He also highlighted some of the past year’s accomplishments, including the opening of the new Bridgewater Senior Wellness Center, the Somerset County Library System’s designation as one of America’s Four Star Libraries, and the presentation of an international award, shared by only a handful of gardens in the United States, to Colonial Park for its rose garden.

“All of these achievements help to build Somerset County’s national reputation as a desirable place to live, work, learn and play,” he said.

But the work doesn’t stop there.

“One of our most important responsibilities is to work cooperatively and supportively with our 21 incredibly diverse communities and their municipal governments,” said Freeholder Director Palmer. “Every entity in county government is involved in this ongoing effort, one example of which is shared services.” 

Economic development also continues to be at the core of the Freeholders’ agenda.

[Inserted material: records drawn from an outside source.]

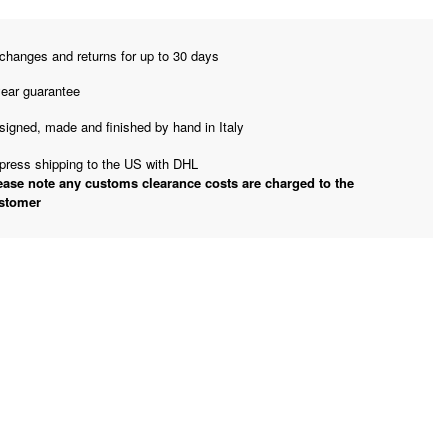
changes and returns for up to 30 days
year guarantee
signed, made and finished by hand in Italy
press shipping to the US with DHL
ease note any customs clearance costs are charged to the
stomer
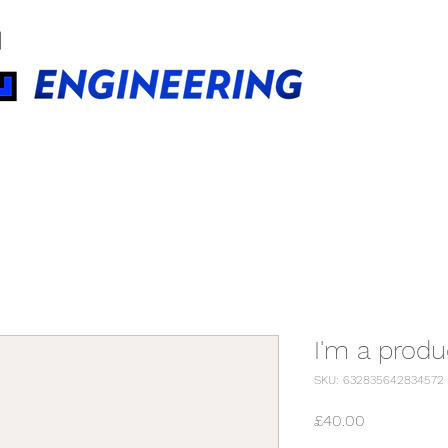
BUILDINGS TECHNOLOGIES
I'm a produ
SKU: 632835642834572
Price
£40.00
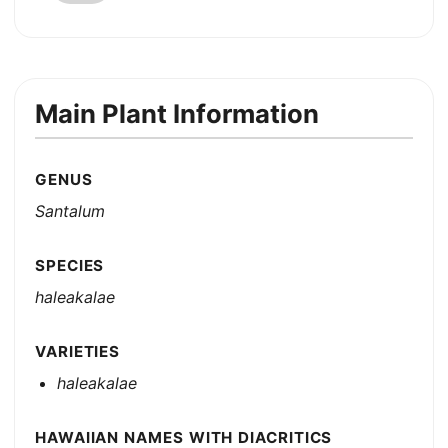
Main Plant Information
GENUS
Santalum
SPECIES
haleakalae
VARIETIES
haleakalae
HAWAIIAN NAMES WITH DIACRITICS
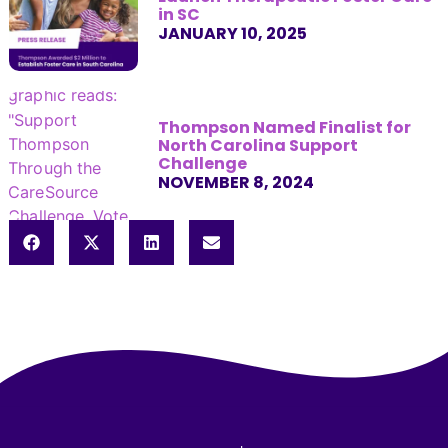
in SC
JANUARY 10, 2025
Thompson Named Finalist for
North Carolina Support
Challenge
NOVEMBER 8, 2024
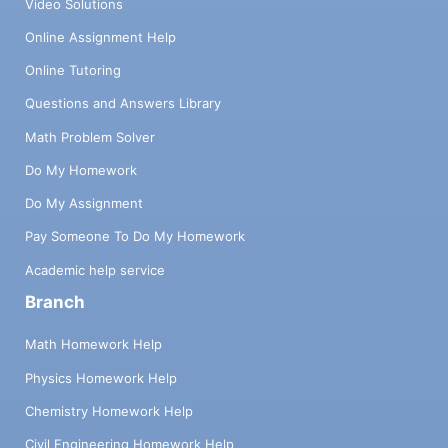
Video Solutions
Online Assignment Help
Online Tutoring
Questions and Answers Library
Math Problem Solver
Do My Homework
Do My Assignment
Pay Someone To Do My Homework
Academic help service
Branch
Math Homework Help
Physics Homework Help
Chemistry Homework Help
Civil Engineering Homework Help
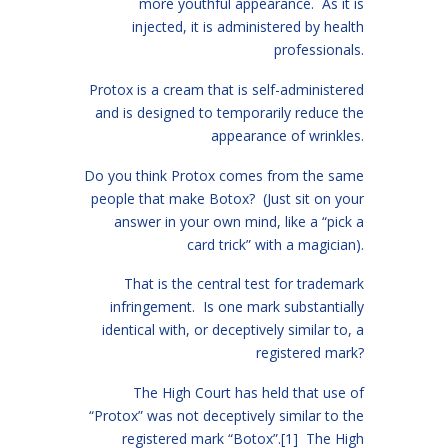
more youthful appearance. As it is
injected, it is administered by health
professionals.
Protox is a cream that is self-administered
and is designed to temporarily reduce the
appearance of wrinkles.
Do you think Protox comes from the same
people that make Botox? (Just sit on your
answer in your own mind, like a “pick a
card trick” with a magician).
That is the central test for trademark
infringement. Is one mark substantially
identical with, or deceptively similar to, a
registered mark?
The High Court has held that use of
“Protox” was not deceptively similar to the
registered mark “Botox”.
[1]
The High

While in the '70s and '80s, the driving force was the development of stand-alone corporate campuses in suburban corn fields, growth is now focused back on downtowns and cities.

“Working through the Business Partnership, county Planning Board and others, the Freeholders continue to extend every effort to promote a priority investment framework to support the redevelopment of critical sites and attract new businesses throughout the county,” he said. “These initiatives have identified Somerset County as a place of innovative leadership.”

Somerset County also will continue to invest in its quality of life by preserving open space, farmland and historic sites, and by providing financial assistance to municipalities for the purchase of open space and the development of recreational facilities.

“All of our ongoing services and new initiatives are being accomplished within the fiscal constraints of our tax levy,” he noted.

Despite Somerset County’s many awards and accolades, the Freeholders are looking forward, not back, he said.

“We can’t be the best just by saying we are. We are competing against other counties, regions and states. We must continue to offer the best services and always look to improve them in a cost-effective manner. We must never be afraid to think and act boldly and creatively.”